Maret 29, 2024
iden

Pemilu Serentak Sesuai Originial Intent UUD 45 Menerapkan Proporsional Daftar Tertutup

Pendiri Perkumpulan untuk Pemilu dan Demokrasi (Perludem), Didik Supriyanto mengkritik Mahkamah Konstitusi (MK) yang tak konsisten dalam memutuskan uji materi tentang pemilu serentak. Pasalnya, jika konsisten menguji norma di dalam Undang-Undang (UU) Pemilu sesuai dengan original intent UU Dasar (UUD) 1945, mestinya MK memutuskan agar pemilu serentak dilaksanakan dengan sistem proporsional daftar tertutup untuk Pemilihan Anggota Dewan Perwakilan Rakyat (DPR) dan DPR Daerah (DPRD).

“Jadi memang dulu, di panitia ad hoc, ada simulasi pemilu lima kotak. Pilpres, DPR, DPRD 1, DPRD 2, dan DPD (Dewan Perwakilan Daerah). Sudah benar MK kalau berdasarkan original intent (menetapkan pemilu serentak). Tapi yang tidak benar dan tidak dibayangkan MK, bahwa waktu itu pemilu pakai proporsional tertutup. Jadi, kalau mau konsisten ya tertutup dong,” cerita Didik pada diskusi “Jelang Penetapan Hasil Pemilu 2019: Menjaga Demokrasi Konstitusional” di Cikini, Jakarta Pusat (20/5).

Didik melanjutkan, bahwa sistem proporsional daftar tertutup diterapkan pada saat itu untuk memudahkan pemilih. Pemilu serentak dirumuskan karena panitia ad hoc tak terbayang sistem pemilihan legislatif akan berubah menjadi proporsional daftar tertutup.

Menurutnya lagi, original intent mengenai sistem pemilihan legislatif bertentangan dengan putusan MK bahwa pilihan sistem merupakan kebijakan hukum terbuka pembuat UU. Terlebih, MK memutuskan bahwa pemilihan kepala daerah (pilkada) bukan pemilu. Dengan tidak diakuinya pilkada sebagai pemilu, maka tak bisa dilakukan pemilu serentak nasional dan pemilu serentak lokal.

“Pak Hamdan menyelesaikan sengketa pilkada. Lalu dibilang kalau pilkada bukan pemilu. Nah artinya, gagasan pemilu nasional dan lokal yang disarankan oleh Perludem itu susah dilakukan kalau pilkada saja dianggap bukan pemilu,” tandas Didik.

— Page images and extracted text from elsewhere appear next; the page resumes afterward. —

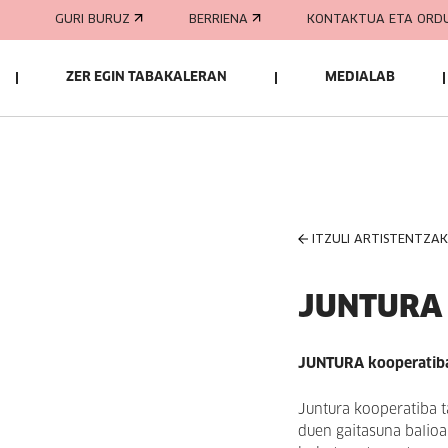
GURI BURUZ
BERRIENA
KONTAKTUA ETA ORD
ZER EGIN TABAKALERAN
MEDIALAB
ITZULI ARTISTENTZA
JUNTURA
JUNTURA kooperatiba.
Juntura kooperatiba t
duen gaitasuna balio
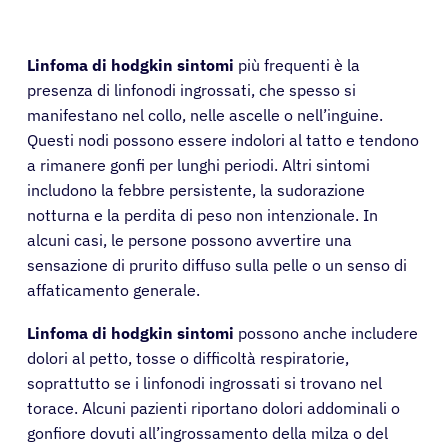
Linfoma di hodgkin sintomi
più frequenti è la
presenza di linfonodi ingrossati, che spesso si
manifestano nel collo, nelle ascelle o nell’inguine.
Questi nodi possono essere indolori al tatto e tendono
a rimanere gonfi per lunghi periodi. Altri sintomi
includono la febbre persistente, la sudorazione
notturna e la perdita di peso non intenzionale. In
alcuni casi, le persone possono avvertire una
sensazione di prurito diffuso sulla pelle o un senso di
affaticamento generale.
Linfoma di hodgkin sintomi
possono anche includere
dolori al petto, tosse o difficoltà respiratorie,
soprattutto se i linfonodi ingrossati si trovano nel
torace. Alcuni pazienti riportano dolori addominali o
gonfiore dovuti all’ingrossamento della milza o del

Pemisahan antara pemilu serentak nasional dan lokal diusulkan Perludem untuk meengefektifkan pemerintahan dan membuat pemerintah terpilih di nasional dan lokal menjadi kongruen. Dengan pemilu serentak lokal yang diselenggarakan dua tahun setelah pemilu serentak nasional, partai politik dievaluasi lebih cepat, yakni dua tahun sekali. Mekanisme ini akan berdampak pada diperhatikannya pemilih lebih sering, ketimbang pemilu serentak lima tahun sekali.

“Kami sejak awal ingin pemilu itu nasional dan lokal sehingga efisien, praktis, dan partai politik kita control dua kali dalam lima tahun,” ujar Didik.